SUMMARY: Six in ten Americans live with at least one chronic disease, like heart disease and stroke, cancer, or diabetes. These and other chronic diseases are the leading causes of death and disability in America, and they are also a top driver of health care costs. But what we most often overlook is the effect of chronic health conditions on the quality of life leading to depression and suicide.
Paul used to be an energetic and vibrant guy. He would go for long hikes in the woods and loved to travel the world. I met him in a photography class, and we formed a friendship based on our love of nature photography. Two years later, Paul had become a recluse and did nothing but sit at home and watch TV. I learned later that he was being treated for a severe form of COPD, which had affected his life so much his wife said, “he just doesn’t do the things he used to anymore”.

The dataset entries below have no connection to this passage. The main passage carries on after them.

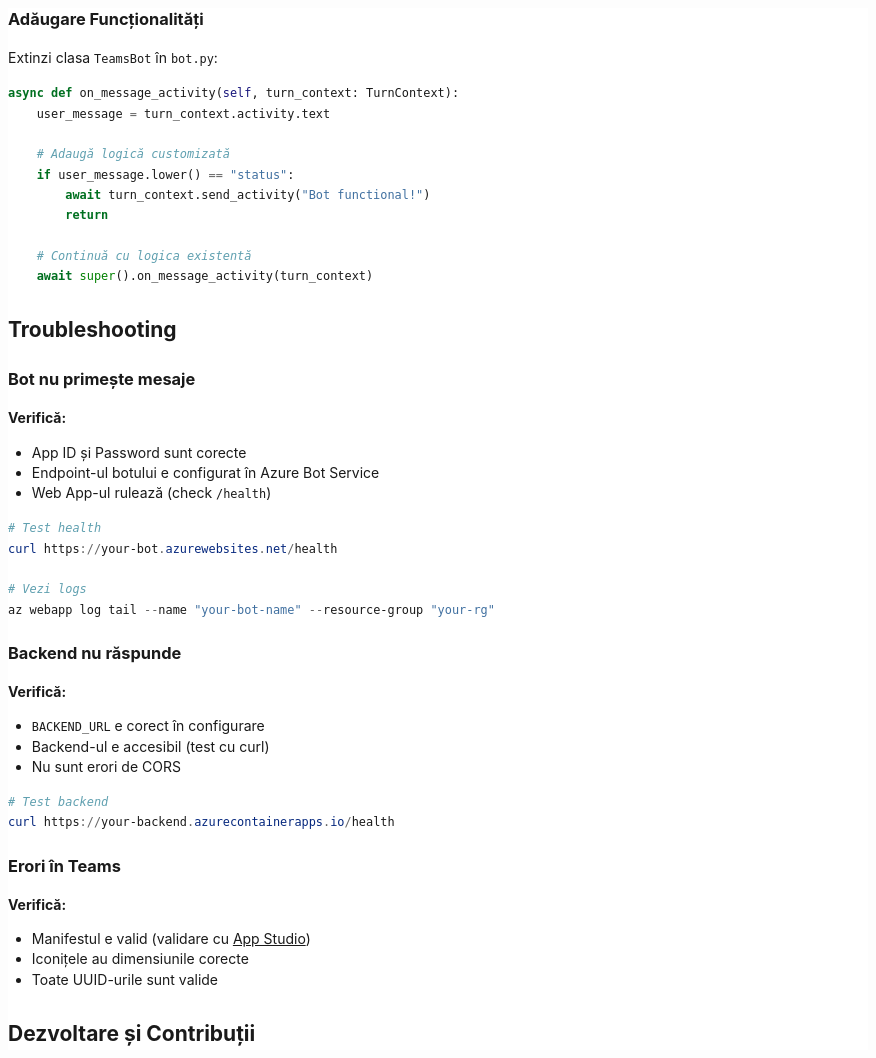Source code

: ### Adăugare Funcționalități

Extinzi clasa `TeamsBot` în `bot.py`:

```python
async def on_message_activity(self, turn_context: TurnContext):
    user_message = turn_context.activity.text
    
    # Adaugă logică customizată
    if user_message.lower() == "status":
        await turn_context.send_activity("Bot functional!")
        return
    
    # Continuă cu logica existentă
    await super().on_message_activity(turn_context)
```

## Troubleshooting

### Bot nu primește mesaje

**Verifică:**
- App ID și Password sunt corecte
- Endpoint-ul botului e configurat în Azure Bot Service
- Web App-ul rulează (check `/health`)

```powershell
# Test health
curl https://your-bot.azurewebsites.net/health

# Vezi logs
az webapp log tail --name "your-bot-name" --resource-group "your-rg"
```

### Backend nu răspunde

**Verifică:**
- `BACKEND_URL` e corect în configurare
- Backend-ul e accesibil (test cu curl)
- Nu sunt erori de CORS

```powershell
# Test backend
curl https://your-backend.azurecontainerapps.io/health
```

### Erori în Teams

**Verifică:**
- Manifestul e valid (validare cu [App Studio](https://dev.teams.microsoft.com/appvalidation.html))
- Iconițele au dimensiunile corecte
- Toate UUID-urile sunt valide

## Dezvoltare și Contribuții
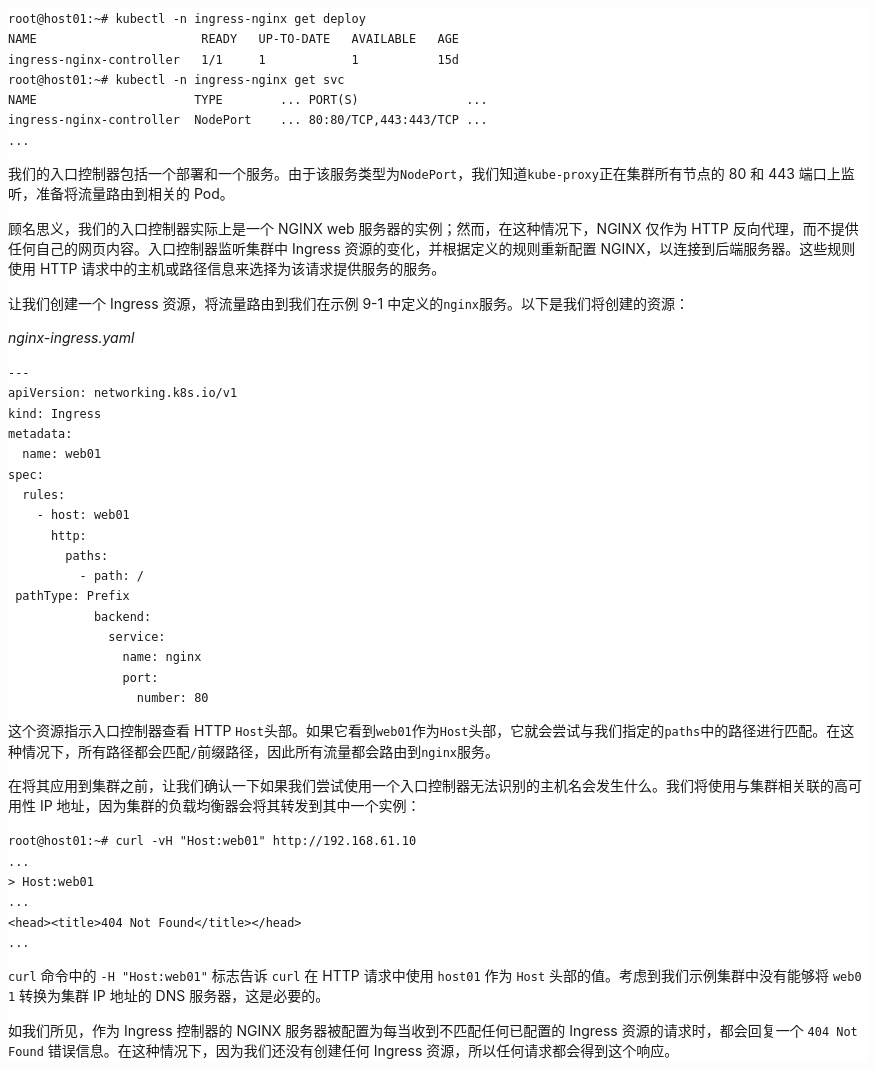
 ```
root@host01:~# kubectl -n ingress-nginx get deploy
NAME                       READY   UP-TO-DATE   AVAILABLE   AGE
ingress-nginx-controller   1/1     1            1           15d
root@host01:~# kubectl -n ingress-nginx get svc
NAME                      TYPE        ... PORT(S)               ...
ingress-nginx-controller  NodePort    ... 80:80/TCP,443:443/TCP ...
...
```

我们的入口控制器包括一个部署和一个服务。由于该服务类型为`NodePort`，我们知道`kube-proxy`正在集群所有节点的 80 和 443 端口上监听，准备将流量路由到相关的 Pod。

顾名思义，我们的入口控制器实际上是一个 NGINX web 服务器的实例；然而，在这种情况下，NGINX 仅作为 HTTP 反向代理，而不提供任何自己的网页内容。入口控制器监听集群中 Ingress 资源的变化，并根据定义的规则重新配置 NGINX，以连接到后端服务器。这些规则使用 HTTP 请求中的主机或路径信息来选择为该请求提供服务的服务。

让我们创建一个 Ingress 资源，将流量路由到我们在示例 9-1 中定义的`nginx`服务。以下是我们将创建的资源：

*nginx-ingress.yaml*

```
---
apiVersion: networking.k8s.io/v1
kind: Ingress
metadata:
  name: web01
spec:
  rules:
    - host: web01
      http:
        paths:
          - path: /
 pathType: Prefix
            backend:
              service:
                name: nginx
                port:
                  number: 80
```

这个资源指示入口控制器查看 HTTP `Host`头部。如果它看到`web01`作为`Host`头部，它就会尝试与我们指定的`paths`中的路径进行匹配。在这种情况下，所有路径都会匹配`/`前缀路径，因此所有流量都会路由到`nginx`服务。

在将其应用到集群之前，让我们确认一下如果我们尝试使用一个入口控制器无法识别的主机名会发生什么。我们将使用与集群相关联的高可用性 IP 地址，因为集群的负载均衡器会将其转发到其中一个实例：

```
root@host01:~# curl -vH "Host:web01" http://192.168.61.10
...
> Host:web01
...
<head><title>404 Not Found</title></head>
...
```

`curl` 命令中的 `-H "Host:web01"` 标志告诉 `curl` 在 HTTP 请求中使用 `host01` 作为 `Host` 头部的值。考虑到我们示例集群中没有能够将 `web01` 转换为集群 IP 地址的 DNS 服务器，这是必要的。

如我们所见，作为 Ingress 控制器的 NGINX 服务器被配置为每当收到不匹配任何已配置的 Ingress 资源的请求时，都会回复一个 `404 Not Found` 错误信息。在这种情况下，因为我们还没有创建任何 Ingress 资源，所以任何请求都会得到这个响应。
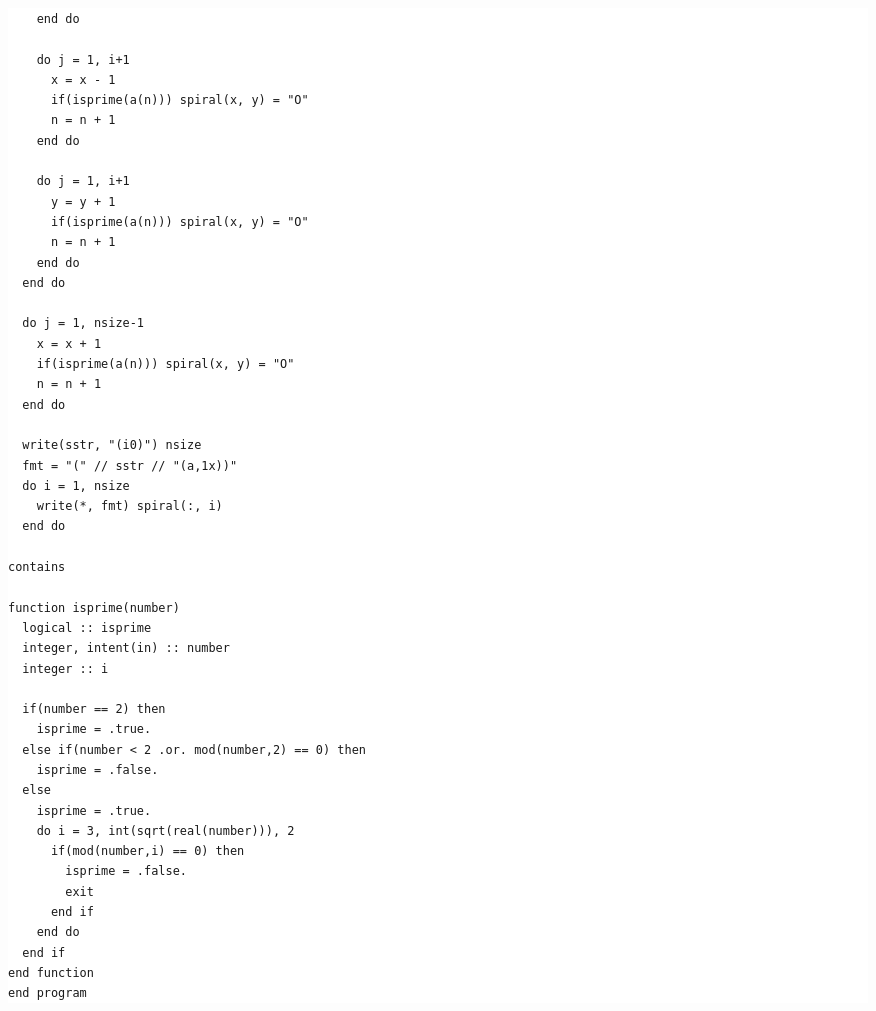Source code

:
 ```
    end do

    do j = 1, i+1
      x = x - 1
      if(isprime(a(n))) spiral(x, y) = "O"
      n = n + 1
    end do

    do j = 1, i+1
      y = y + 1
      if(isprime(a(n))) spiral(x, y) = "O"
      n = n + 1
    end do
  end do

  do j = 1, nsize-1
    x = x + 1
    if(isprime(a(n))) spiral(x, y) = "O"
    n = n + 1
  end do

  write(sstr, "(i0)") nsize
  fmt = "(" // sstr // "(a,1x))"
  do i = 1, nsize
    write(*, fmt) spiral(:, i)
  end do

contains

function isprime(number)
  logical :: isprime
  integer, intent(in) :: number
  integer :: i

  if(number == 2) then
    isprime = .true.
  else if(number < 2 .or. mod(number,2) == 0) then
    isprime = .false.
  else
    isprime = .true.
    do i = 3, int(sqrt(real(number))), 2
      if(mod(number,i) == 0) then
        isprime = .false.
        exit
      end if
    end do
  end if
end function
end program
```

Paul is not alone. According to the CDC, in 2012, 25.5% of US adults had multiple (≥2) diagnosed chronic conditions among ten different conditions: arthritis, cancer, chronic obstructive pulmonary disease (COPD), coronary heart disease, current asthma, diabetes, hepatitis, hypertension, stroke, and weak or failing kidneys. Compared with adults without chronic conditions, adults with multiple chronic conditions have a worse health-related quality of life, higher health care costs, and increased risk of death. Using 2018 National Health Interview Survey (NHIS) data, we provide estimates of the prevalence of single and multiple chronic conditions among US adults.
Considering how painful and disabling chronic health conditions can be, it’s no surprise that people with chronic illnesses are two to three times more likely than the general population to suffer from depression.
Our healthcare system is designed to treat health conditions, not patients. What happens when someone loses the will to live because they are tired of dealing with chronic health conditions and prescription drugs that have nasty side effects?
When my mother had cancer, she refused a second round of chemotherapy and decided to let nature take its course. When I tried to talk to her to get the treatment, she told me she was just “tired”. She was tired of fighting every day. She was tired of seeing multiple doctors and tired of going to an Oncologists office that was more like, as she called it, a “cancer store”.
When your chronic illness has put you through the wringer in terms of doctor and hospital visits, lab tests, imaging, medications, and other treatments, it’s only natural to feel defeated. All of us have been there at some point – when you almost want to throw your hands in the air and let the quicksand pull you under.
In Pittsburgh, Pennsylvania, Vicki Helgeson, a psychologist at Carnegie Mellon University, has spent more than 25 years studying how people adjust to chronic illness. “Most people are amazingly resilient and find successful ways of coping with whatever stressors life throws their way,” she says. Still, a significant minority with the same severity of illness will suffer more, both physically and emotionally. Studies show that the factors that make the difference include gender, personality traits, and, perhaps most importantly, relationships with friends, family, and peers.
How patients fare after being diagnosed with chronic illnesses depends a lot more on them than on their doctors. The patient has to be taking medication, monitoring diet, exercising and following up with medical appointments, all of which can make a big difference in how well he or she does, both psychologically and physically.
Vicki Helgeson, a a psychologist at Carnegie Mellon University
Still, our healthcare system doesn’t take into account how people feel about their chronic health problems. Someone could, for example, decide that they can’t lower their A1C and gain weight after failing to lose weight. We think that medications can help, but social media is full of posts from people who report quality of life-altering side effects.
The US spends more on patient care than any other industrialized nation, but somehow our healthcare system is not even close to being in the top ten. We forget that behind every statistic is a person who may be scared and alone trying to fight their chronic illness every day. That needs to change.